◆ **What is expected**
Repeat the records below word for word, but start at the line that contains "OFFENDERS | 45", stop after the last line, and include nothing else.

[Opening Supplied records section]

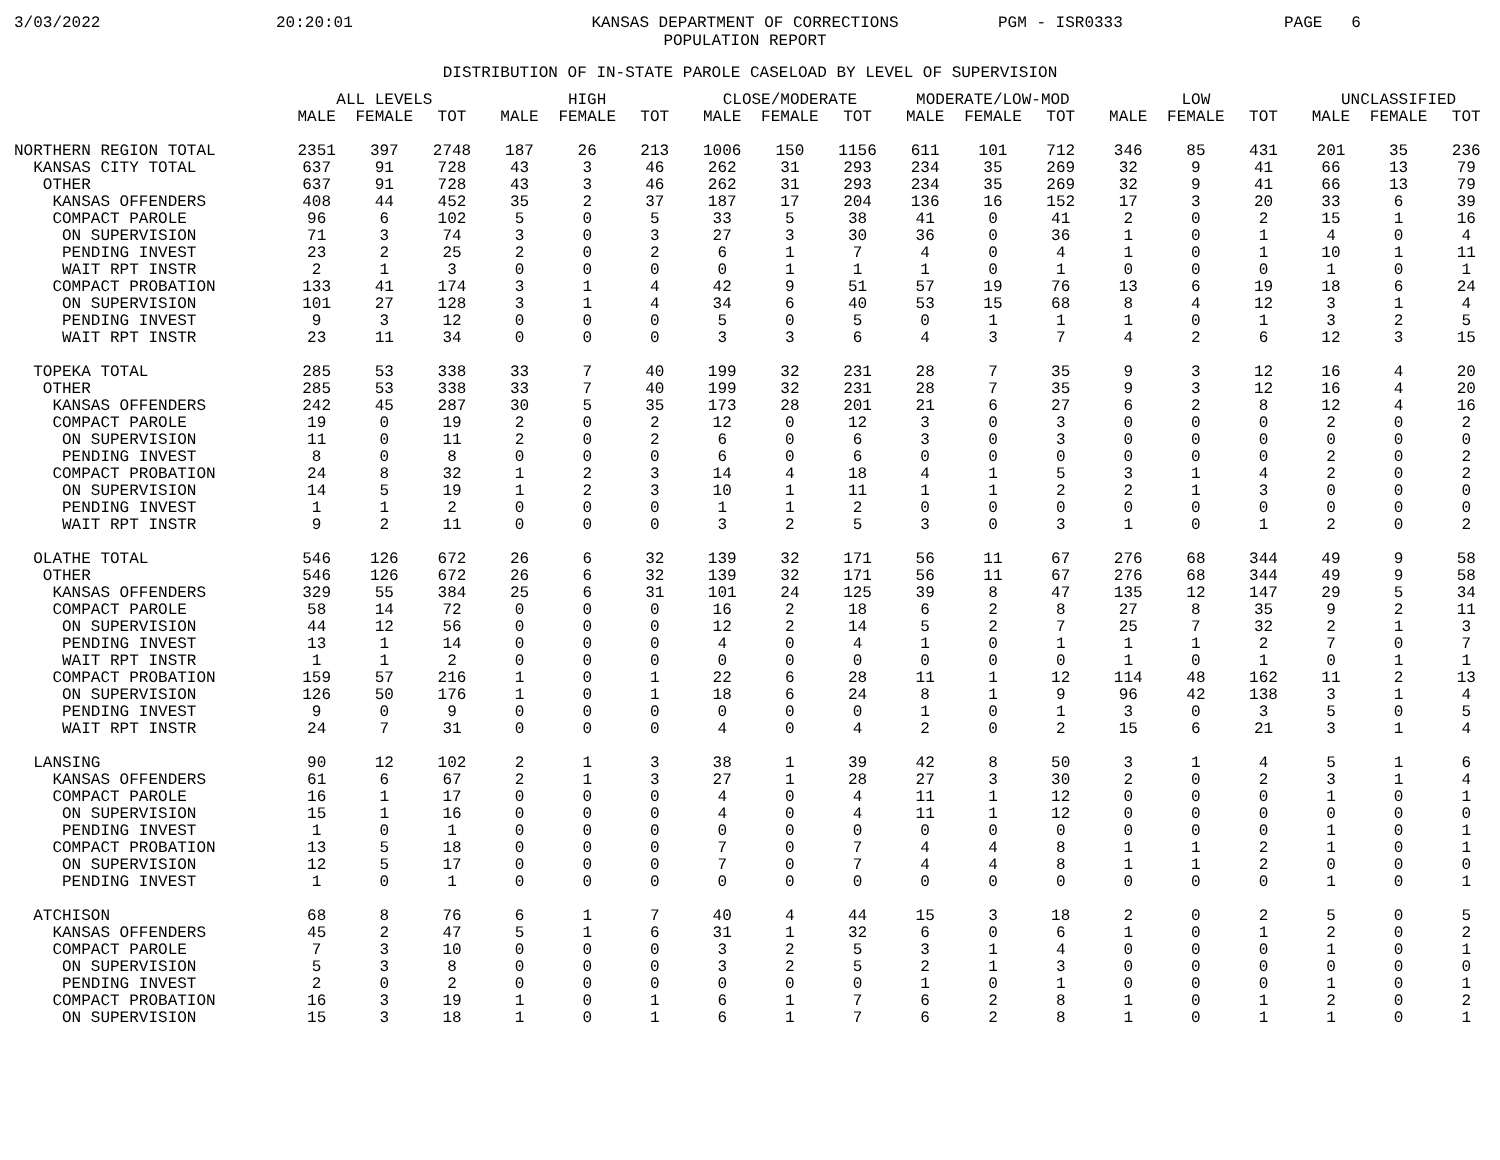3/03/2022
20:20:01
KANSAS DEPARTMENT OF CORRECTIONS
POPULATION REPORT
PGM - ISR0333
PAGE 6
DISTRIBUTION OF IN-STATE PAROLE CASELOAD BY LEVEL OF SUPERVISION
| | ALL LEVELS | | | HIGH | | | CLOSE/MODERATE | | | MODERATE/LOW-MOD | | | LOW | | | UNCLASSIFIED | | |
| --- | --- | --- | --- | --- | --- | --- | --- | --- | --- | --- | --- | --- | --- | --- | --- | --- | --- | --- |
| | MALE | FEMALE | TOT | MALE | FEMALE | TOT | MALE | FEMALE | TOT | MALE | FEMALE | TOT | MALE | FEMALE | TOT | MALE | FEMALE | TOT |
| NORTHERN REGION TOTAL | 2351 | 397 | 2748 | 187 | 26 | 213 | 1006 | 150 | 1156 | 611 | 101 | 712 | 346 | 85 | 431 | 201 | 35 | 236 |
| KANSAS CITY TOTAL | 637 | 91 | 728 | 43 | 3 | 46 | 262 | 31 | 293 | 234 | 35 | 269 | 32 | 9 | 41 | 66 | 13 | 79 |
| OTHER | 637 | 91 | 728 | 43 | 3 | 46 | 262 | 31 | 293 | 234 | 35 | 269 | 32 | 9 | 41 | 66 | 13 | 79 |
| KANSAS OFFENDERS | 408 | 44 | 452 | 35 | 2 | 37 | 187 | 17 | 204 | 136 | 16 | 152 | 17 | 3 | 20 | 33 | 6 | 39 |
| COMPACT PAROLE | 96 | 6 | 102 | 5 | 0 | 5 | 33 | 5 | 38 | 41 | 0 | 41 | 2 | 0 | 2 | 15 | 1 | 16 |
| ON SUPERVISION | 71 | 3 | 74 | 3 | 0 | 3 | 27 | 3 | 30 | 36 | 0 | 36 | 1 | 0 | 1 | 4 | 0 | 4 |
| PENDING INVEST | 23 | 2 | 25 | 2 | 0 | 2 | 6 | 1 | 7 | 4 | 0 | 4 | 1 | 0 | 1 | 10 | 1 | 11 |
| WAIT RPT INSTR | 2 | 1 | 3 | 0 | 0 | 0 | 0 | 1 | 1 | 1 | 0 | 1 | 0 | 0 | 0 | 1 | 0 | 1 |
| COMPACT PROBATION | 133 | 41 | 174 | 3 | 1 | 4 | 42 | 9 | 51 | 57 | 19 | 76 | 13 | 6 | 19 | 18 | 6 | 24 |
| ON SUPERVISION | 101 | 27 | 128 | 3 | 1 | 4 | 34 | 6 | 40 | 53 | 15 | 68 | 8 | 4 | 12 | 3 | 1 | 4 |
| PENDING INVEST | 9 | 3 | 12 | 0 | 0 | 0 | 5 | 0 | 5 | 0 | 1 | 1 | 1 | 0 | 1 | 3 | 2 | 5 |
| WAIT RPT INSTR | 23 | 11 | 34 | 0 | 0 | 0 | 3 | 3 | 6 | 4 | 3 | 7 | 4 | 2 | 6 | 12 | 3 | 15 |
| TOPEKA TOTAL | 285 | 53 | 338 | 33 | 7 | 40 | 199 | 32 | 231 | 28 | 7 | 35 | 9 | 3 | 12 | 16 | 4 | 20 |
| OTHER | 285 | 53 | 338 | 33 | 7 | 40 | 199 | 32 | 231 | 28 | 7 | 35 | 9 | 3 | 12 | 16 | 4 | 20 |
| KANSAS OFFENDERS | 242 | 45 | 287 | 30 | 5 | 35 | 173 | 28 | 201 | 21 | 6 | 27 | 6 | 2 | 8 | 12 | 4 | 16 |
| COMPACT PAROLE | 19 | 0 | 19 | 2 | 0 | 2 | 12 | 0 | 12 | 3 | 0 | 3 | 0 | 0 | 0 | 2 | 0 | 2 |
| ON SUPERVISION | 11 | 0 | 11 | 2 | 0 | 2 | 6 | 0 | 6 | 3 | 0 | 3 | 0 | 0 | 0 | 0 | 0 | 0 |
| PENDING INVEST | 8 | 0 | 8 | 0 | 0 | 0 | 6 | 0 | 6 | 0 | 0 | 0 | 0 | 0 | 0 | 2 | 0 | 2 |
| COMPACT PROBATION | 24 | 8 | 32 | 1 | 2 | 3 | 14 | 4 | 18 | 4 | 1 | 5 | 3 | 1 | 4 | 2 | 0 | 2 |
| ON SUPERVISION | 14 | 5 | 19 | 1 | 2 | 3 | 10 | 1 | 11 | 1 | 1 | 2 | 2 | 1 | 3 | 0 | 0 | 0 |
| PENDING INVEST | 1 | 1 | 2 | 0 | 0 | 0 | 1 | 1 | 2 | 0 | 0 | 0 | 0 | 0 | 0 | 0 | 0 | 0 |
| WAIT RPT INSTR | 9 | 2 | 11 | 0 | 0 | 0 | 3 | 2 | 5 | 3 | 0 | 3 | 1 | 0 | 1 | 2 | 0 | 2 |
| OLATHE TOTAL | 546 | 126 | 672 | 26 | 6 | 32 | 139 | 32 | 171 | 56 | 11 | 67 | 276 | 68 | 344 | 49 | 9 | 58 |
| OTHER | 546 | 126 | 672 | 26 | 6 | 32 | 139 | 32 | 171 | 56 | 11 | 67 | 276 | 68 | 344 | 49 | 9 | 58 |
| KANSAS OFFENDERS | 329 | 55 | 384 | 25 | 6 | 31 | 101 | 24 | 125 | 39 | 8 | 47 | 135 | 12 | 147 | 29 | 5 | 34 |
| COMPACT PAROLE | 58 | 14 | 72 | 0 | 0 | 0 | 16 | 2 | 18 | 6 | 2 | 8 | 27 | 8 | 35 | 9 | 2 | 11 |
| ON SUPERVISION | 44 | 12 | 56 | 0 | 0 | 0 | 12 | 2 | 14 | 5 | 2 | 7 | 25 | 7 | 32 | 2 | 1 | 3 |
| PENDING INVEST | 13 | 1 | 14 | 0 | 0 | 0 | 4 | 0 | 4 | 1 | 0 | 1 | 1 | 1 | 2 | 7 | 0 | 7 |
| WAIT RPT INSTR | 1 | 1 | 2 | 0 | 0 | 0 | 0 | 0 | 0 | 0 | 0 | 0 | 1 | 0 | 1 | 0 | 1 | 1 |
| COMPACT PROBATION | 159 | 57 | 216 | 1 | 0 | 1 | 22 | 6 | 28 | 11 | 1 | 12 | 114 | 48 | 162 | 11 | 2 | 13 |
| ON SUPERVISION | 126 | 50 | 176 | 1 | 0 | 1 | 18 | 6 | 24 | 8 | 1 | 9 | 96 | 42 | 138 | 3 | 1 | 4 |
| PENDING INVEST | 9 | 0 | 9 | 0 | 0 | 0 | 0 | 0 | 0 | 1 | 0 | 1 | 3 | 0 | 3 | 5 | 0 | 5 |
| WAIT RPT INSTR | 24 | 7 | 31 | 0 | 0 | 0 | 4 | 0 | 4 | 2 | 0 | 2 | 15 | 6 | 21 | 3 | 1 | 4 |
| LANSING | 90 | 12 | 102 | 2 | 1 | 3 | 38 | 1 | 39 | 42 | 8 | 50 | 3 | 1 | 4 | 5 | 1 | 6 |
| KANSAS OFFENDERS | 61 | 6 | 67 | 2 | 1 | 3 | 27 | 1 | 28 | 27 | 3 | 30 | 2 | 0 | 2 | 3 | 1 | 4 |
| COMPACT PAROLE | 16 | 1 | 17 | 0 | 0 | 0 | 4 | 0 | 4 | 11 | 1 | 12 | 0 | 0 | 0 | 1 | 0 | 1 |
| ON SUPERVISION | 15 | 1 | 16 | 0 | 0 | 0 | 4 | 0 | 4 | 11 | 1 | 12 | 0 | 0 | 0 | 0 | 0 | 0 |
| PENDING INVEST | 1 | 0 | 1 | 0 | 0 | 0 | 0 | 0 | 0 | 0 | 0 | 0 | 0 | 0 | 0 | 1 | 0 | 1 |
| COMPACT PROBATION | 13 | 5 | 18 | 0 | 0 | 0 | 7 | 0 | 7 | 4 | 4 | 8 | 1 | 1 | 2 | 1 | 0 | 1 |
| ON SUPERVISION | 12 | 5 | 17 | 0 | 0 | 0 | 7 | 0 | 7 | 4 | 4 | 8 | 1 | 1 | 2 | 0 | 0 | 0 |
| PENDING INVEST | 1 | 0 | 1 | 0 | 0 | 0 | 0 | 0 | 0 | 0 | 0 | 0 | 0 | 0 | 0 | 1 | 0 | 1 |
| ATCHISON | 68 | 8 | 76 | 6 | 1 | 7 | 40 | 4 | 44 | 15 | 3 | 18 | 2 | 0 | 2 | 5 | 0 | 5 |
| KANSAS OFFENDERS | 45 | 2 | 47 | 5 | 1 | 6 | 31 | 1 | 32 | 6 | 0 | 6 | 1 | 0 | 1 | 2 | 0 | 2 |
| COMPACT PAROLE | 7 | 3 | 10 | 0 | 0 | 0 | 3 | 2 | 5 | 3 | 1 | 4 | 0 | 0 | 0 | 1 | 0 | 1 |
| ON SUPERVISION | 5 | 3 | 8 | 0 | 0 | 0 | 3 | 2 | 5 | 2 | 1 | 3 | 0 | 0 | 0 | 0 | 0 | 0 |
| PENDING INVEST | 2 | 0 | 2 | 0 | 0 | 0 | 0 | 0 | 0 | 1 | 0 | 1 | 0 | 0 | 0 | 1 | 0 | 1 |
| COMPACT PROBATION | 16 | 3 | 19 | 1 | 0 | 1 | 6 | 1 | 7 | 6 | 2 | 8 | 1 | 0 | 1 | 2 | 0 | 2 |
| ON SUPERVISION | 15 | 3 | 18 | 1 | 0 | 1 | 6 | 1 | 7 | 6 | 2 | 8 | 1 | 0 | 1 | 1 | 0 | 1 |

[Closing Supplied records section]

◆ **Response to the exercise**
| KANSAS OFFENDERS | 45 | 2 | 47 | 5 | 1 | 6 | 31 | 1 | 32 | 6 | 0 | 6 | 1 | 0 | 1 | 2 | 0 | 2 |
| COMPACT PAROLE | 7 | 3 | 10 | 0 | 0 | 0 | 3 | 2 | 5 | 3 | 1 | 4 | 0 | 0 | 0 | 1 | 0 | 1 |
| ON SUPERVISION | 5 | 3 | 8 | 0 | 0 | 0 | 3 | 2 | 5 | 2 | 1 | 3 | 0 | 0 | 0 | 0 | 0 | 0 |
| PENDING INVEST | 2 | 0 | 2 | 0 | 0 | 0 | 0 | 0 | 0 | 1 | 0 | 1 | 0 | 0 | 0 | 1 | 0 | 1 |
| COMPACT PROBATION | 16 | 3 | 19 | 1 | 0 | 1 | 6 | 1 | 7 | 6 | 2 | 8 | 1 | 0 | 1 | 2 | 0 | 2 |
| ON SUPERVISION | 15 | 3 | 18 | 1 | 0 | 1 | 6 | 1 | 7 | 6 | 2 | 8 | 1 | 0 | 1 | 1 | 0 | 1 |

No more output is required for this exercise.